Corro a prendere il treno per tornare a casa, il Festival è stato bellissimo e sfiancante. Trovo uno scompartimento libero, mi siedo e finalmente mi rilasso leggendo qualcosa.
A una fermata salgono decine di persone e la donna che si siede accanto mi chiede se poteva parlare con i suoi compagni senza dare fastidio.
Fastidio? Le dico di no, certo, si figuri. Però penso sia una scocciatura.
Ma il fatto che chiedeva il permesso mi suonava strano, e ho fatto più
attenzione.
Infatti era una ivoriana che raccontava con una tale gioia il suo sbarco in Italia e il suo lavoro da cameriera che passava sopra con leggerezza su tutti i soprusi e sfruttamenti che aveva sofferto, di cui appena accennava.
L'eloquio era irresistibile, a bassa voce e in un buon italiano mostrava tutta la sua determinazione per la voglia di vita e di lavoro.
Insomma non riuscivo più a concentrarmi sulle mie cose.
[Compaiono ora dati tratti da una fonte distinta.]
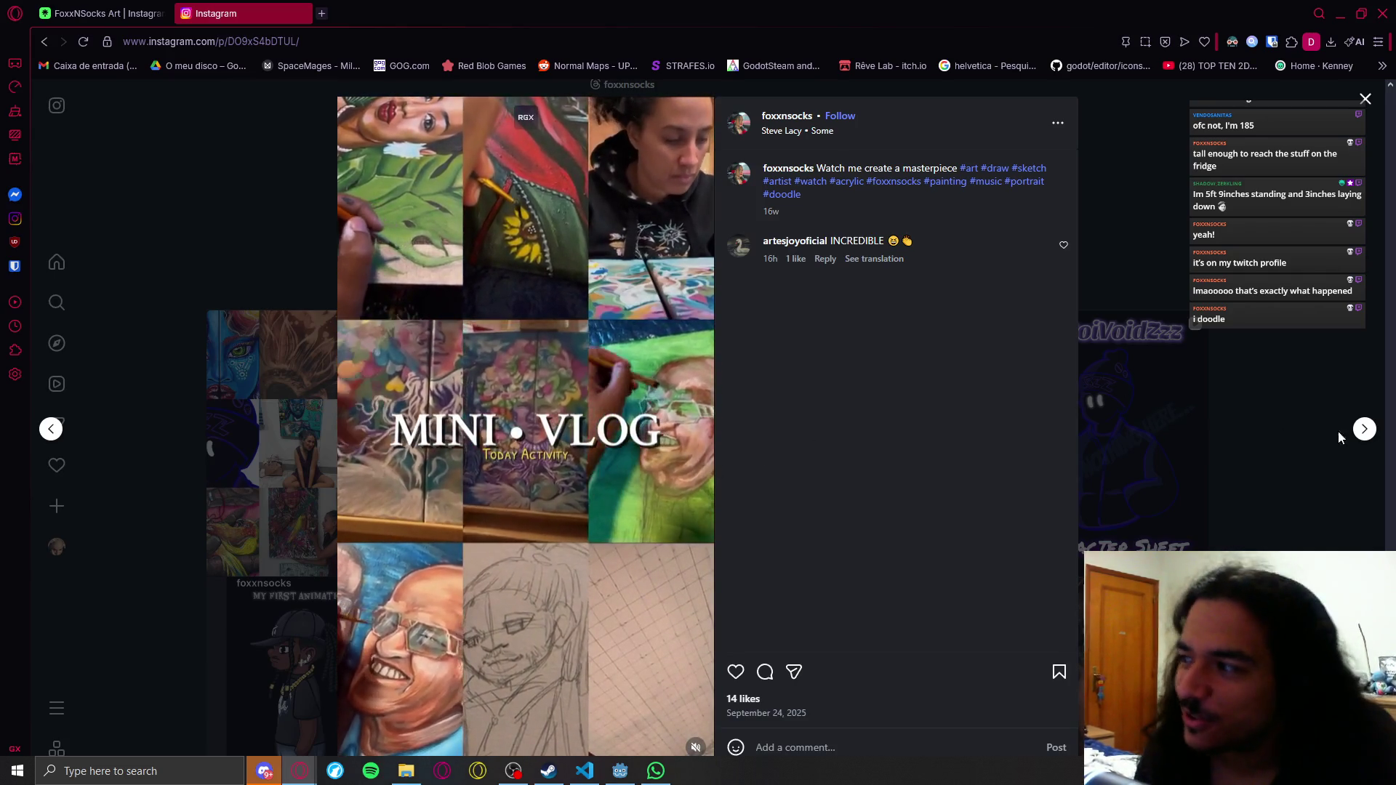
click(1363, 428)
Rimarcava che i suoi ostacoli più grandi erano le pratiche per il
permesso di soggiorno. Non riusciva mai ad averlo per più di qualche
semestre. E ogni volta per non temere di ricadere nel baratro, cioè l'espulsione, si tuffava ancora di più nel lavoro senza combinare guai. Come deve fare una brava ragazza, nera e immigrata che deve mantenere la sua bambina.
Storie normali direte voi, ma quando l'altro anno le hanno consegnato il permesso di soggiorno con la dicitura "illimitato" non riusciva a trattenere le lacrime. E neanche noi.
Qualche volta è meglio sentire, per leggere ci sarà tempo quando si è soli.
Ora è diventata imprenditrice, dà lavoro ed è felice.
Appena prima di scendere dal treno l'ho ringraziata per quello che ha fatto per l'Italia.
PS. La scelta del ministro, per la prima volta nera nell'Italia di oggi, non è una coincidenza.